When I saw Andrej Karpathy release autoresearch, many thoughts flashed through my mind. When AI can start doing research, how should humans adjust their position in scientific research? AI can continuously optimize interactions with you and me, providing better “teaching and guidance” services—how should we respond to the impact on education? If a system’s goals, boundaries, evaluation, and rollback mechanisms are all designed clearly enough, evolution doesn’t need to rely on intuition and manual modifications but can have AI enter a continuous optimization loop within clear boundaries. Are we then closer to the ideal of “reaching ultimate perfection”?
autoresearch brings more than just methodological shock—it converges work filled with manual operations, intuitive judgments, and fragmented trial-and-error into a sustainable, observable, and rollback-capable system. Give AI a realistic but controllably-sized experimental ground, let it modify itself, run itself, see the results itself, then decide which changes are worth keeping.
Then I wanted to test it myself. Since January, I’ve started new projects almost every day. After interacting with AI, I decided to use my own website as an experiment.
If AI is the Gateway, Websites Are More Than Display Cases
We’re entering a turning point: increasingly, information exchange, collaboration, search, citation, and even pre-decision research all go through AI first. Not search engines—AI.
Perplexity cites sources when answering questions, ChatGPT’s browsing mode extracts website structured data, Claude can understand websites through llms.txt. What does this mean? It means a website’s real mission is shifting from “being seen by humans” to “being correctly understood by AI.” Not just SEO, but AEO (Answer Engine Optimization)—some call it GEO (Generative Engine Optimization). You’re not optimizing click-through rates, but the ability to be correctly summarized, correctly cited, and correctly linked by AI.
If we accept this premise, then paulkuo.tw is not just my article display case, but can be designed as a knowledge entity that is continuously tested by humans, understood by AI, and optimized by AI—a living, evolving digital existence.
So I decided to try it.
Bringing autoresearch’s Spirit to Websites
Karpathy’s autoresearch currently focuses on small language model training experiments. Here, I’m transplanting the concept of “automated experimental loops” to the website optimization domain.
I’m not moving autoresearch over unchanged. Model training has loss functions; website optimization needs different things. But the spirit is the same: define goals, constrain boundaries, establish evaluation, design rollback, then let the loop run itself.

I built an AI-Ready Continuous Optimization System. The flow works like this: GitHub Actions trigger (push article / weekly Monday / manual) → mutation agent generates modifications based on strategy → file guard does whitelist checking → apply to production → eval Worker four-layer scoring → decision engine decides keep or revert → results written to experiments.json.
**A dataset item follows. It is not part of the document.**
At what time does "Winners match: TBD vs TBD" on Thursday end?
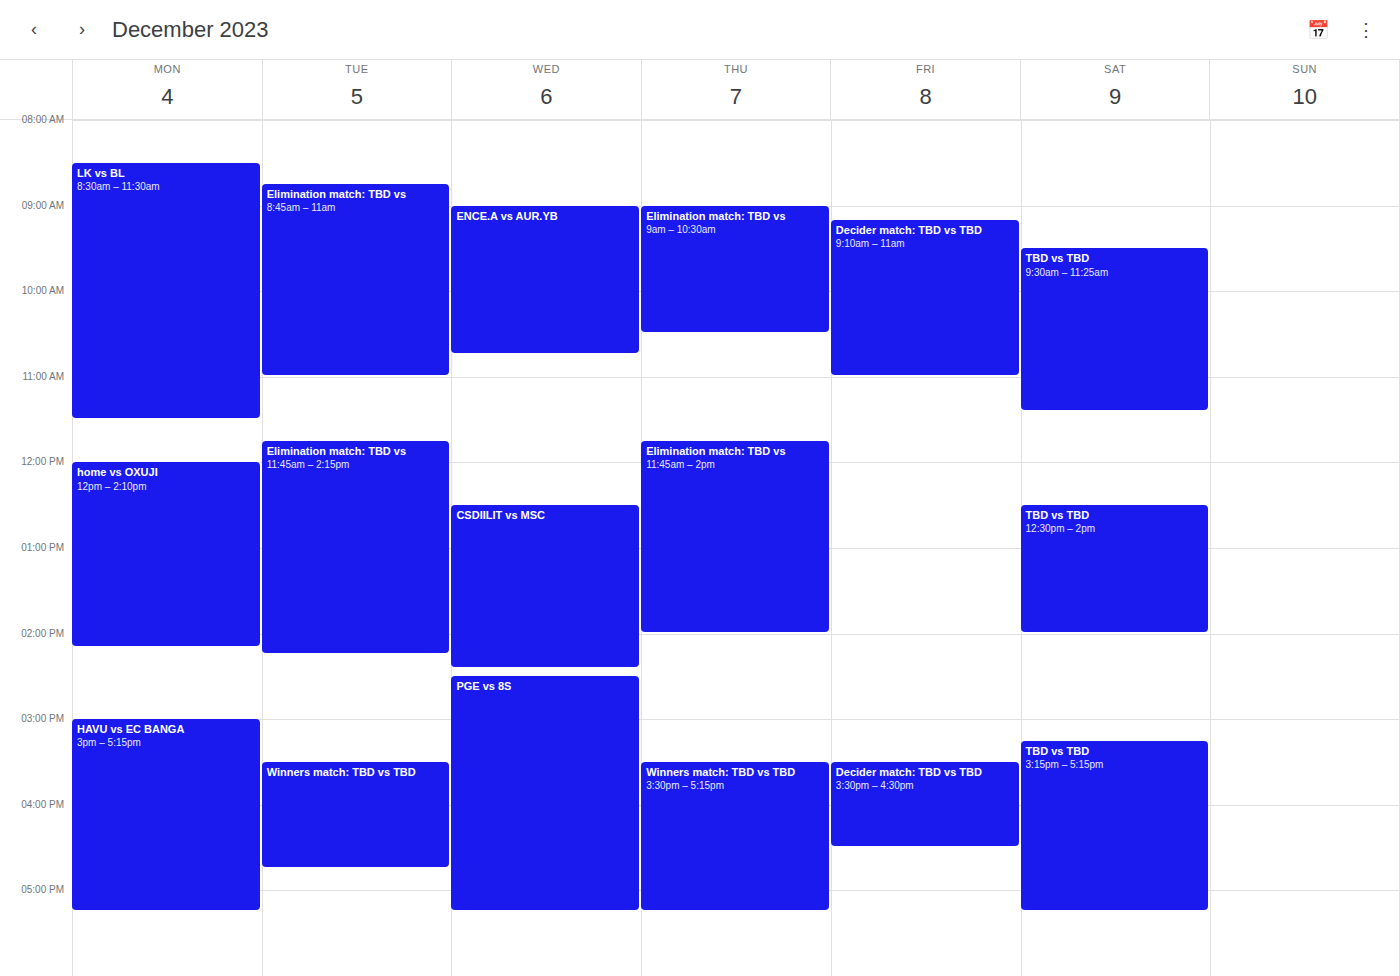
5:15 PMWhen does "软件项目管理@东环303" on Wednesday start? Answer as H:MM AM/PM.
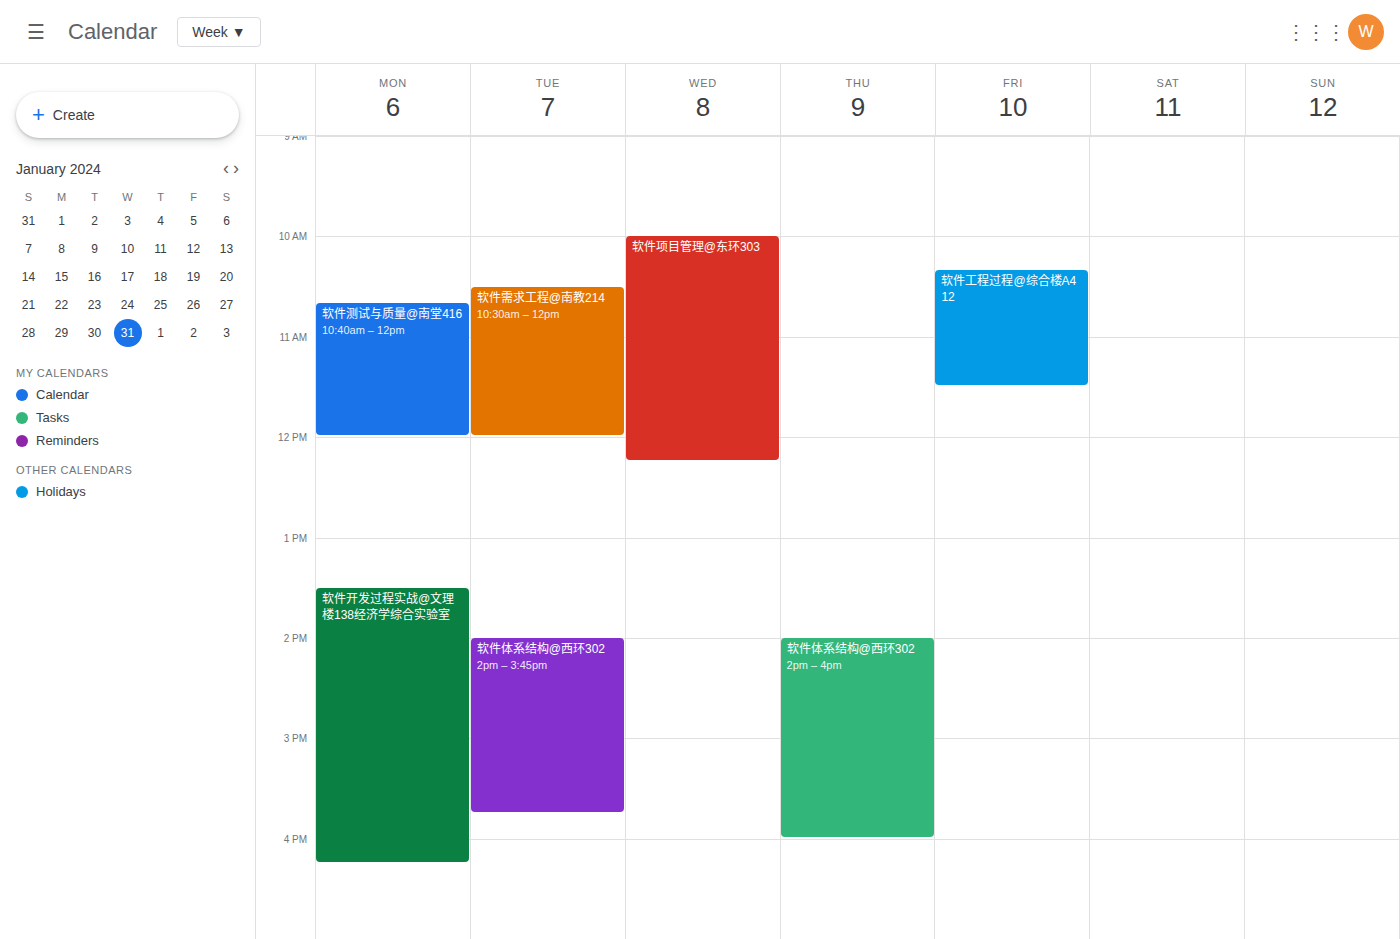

The four-layer scoring examines: llms.txt structure (can AI read your self-introduction?), JSON-LD completeness (is structured data correct?), MCP/A2A protocol support (have you opened the door for AI agents?), AI comprehension (after Claude reads your llms.txt, can it correctly answer questions about you?).
After the first round, scores went from 65 to 85. The system worked.
But then problems emerged.
Testing Yourself Doesn’t Count, No Matter How High the Score
After three e2e rounds, the agent chose to add FAQs to articles each time, eval showed no score change each time, and all three rounds were reverted. Looking at the reasons, I found the agent had no idea where the scores came from—because I hadn’t translated the eval scoring logic for it to see. It was like a student who doesn’t know the exam scope, only doing the questions it’s best at.
But the deeper problem wasn’t with the agent—it was with the entire loop itself.
I defined the metrics myself, let the agent optimize, then used the same eval to score it back. This is a closed loop. So what if scores went from 65 to 85 to 90? I can’t prove that “a 90-point website makes external AI truly understand me better.” System correctness doesn’t equal outcome correctness.
True sustainable optimization isn’t about making many changes, but about establishing a research system that can distinguish effective signals from meaningless fluctuations.
Having External AI Do the Testing
So I added a layer of external validation.
The approach: establish a 13-question benchmark (covering identity recognition, content understanding, cross-domain connections, timeliness, technical features, plus 3 anti-hallucination tests), using Perplexity as the external examiner. Perplexity searches the web before answering—it doesn’t read context I feed it, but finds information itself. If it can’t answer before optimization but can after, that’s meaningful ground truth.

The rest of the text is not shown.